Starts at: April 28, 2014 1:30 PM
Ends at: 4:30 PM
Location: Porter Hall, B34
Over the years, a variety of array processing techniques have been applied to the problem of enhancing degraded speech to improve automatic speech recognition. While a number of nonlinear processing methods have arisen, they tend to lag behind linear beamforming in terms of simplicity, scalability and flexibility. Nonlinear techniques are also more difficult to analyze and lack the systematic descriptions available to the study of linear beamformers.

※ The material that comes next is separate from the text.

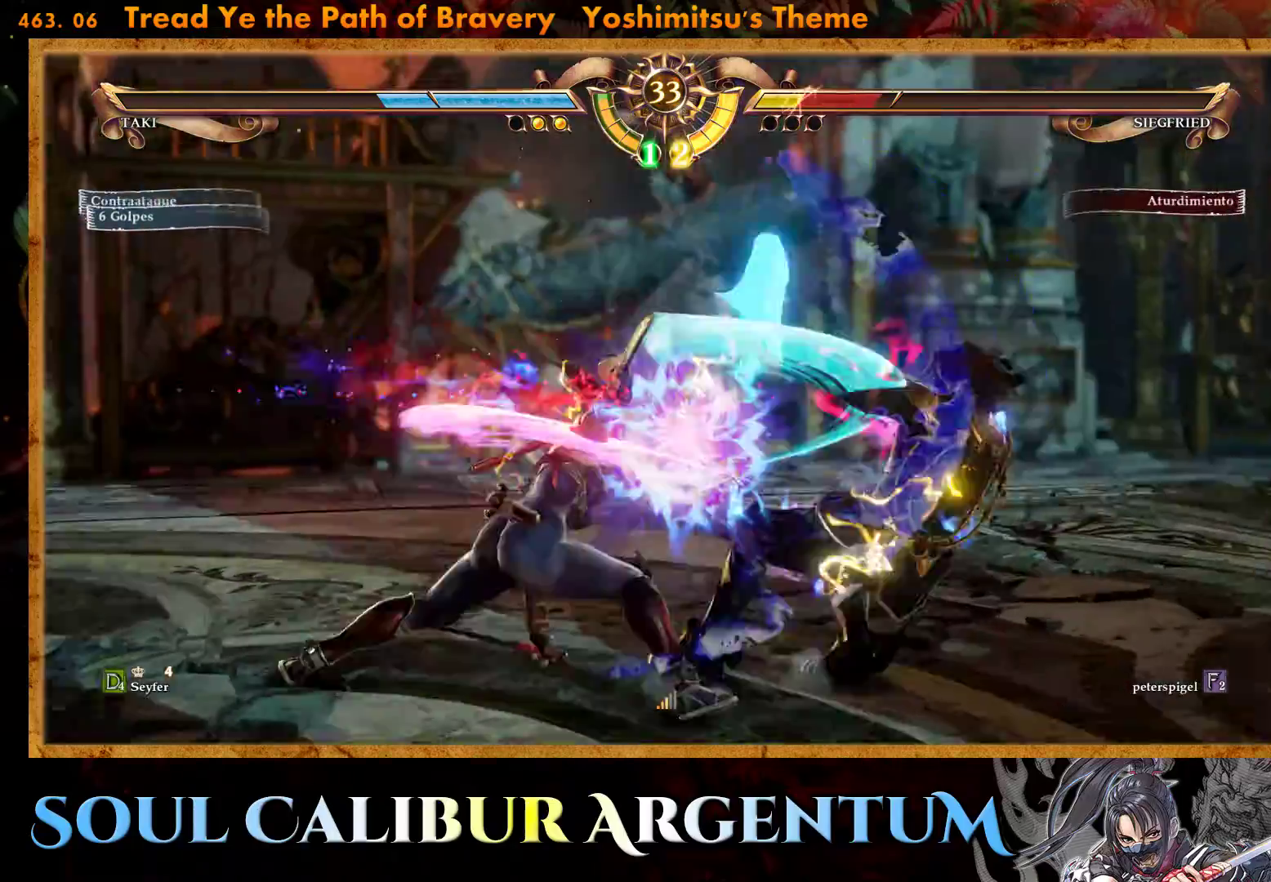
{"buttons": ["TRIANGLE", "DPAD_DOWN", "DPAD_LEFT"], "events": [[50, "SQUARE", "up"], [183, "DPAD_RIGHT", "up"], [383, "DPAD_LEFT", "down"], [400, "DPAD_DOWN", "down"], [483, "TRIANGLE", "down"]]}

This work focuses on a class of nonlinear processing, known as time-frequency (T-F) masking, whose variants comprise a significant portion of the existing techniques. Analyses are developed that attempt to mirror the beam patterns used to describe linear processing, leading to a view of T-F masking as “nonlinear beamforming”. While these “nonlinear beam patterns” are not quite as simple or all-encompassing as traditional beam patterns in microphone-array processing, they do accurately represent the behavior of masking algorithms in analogous and intuitive ways.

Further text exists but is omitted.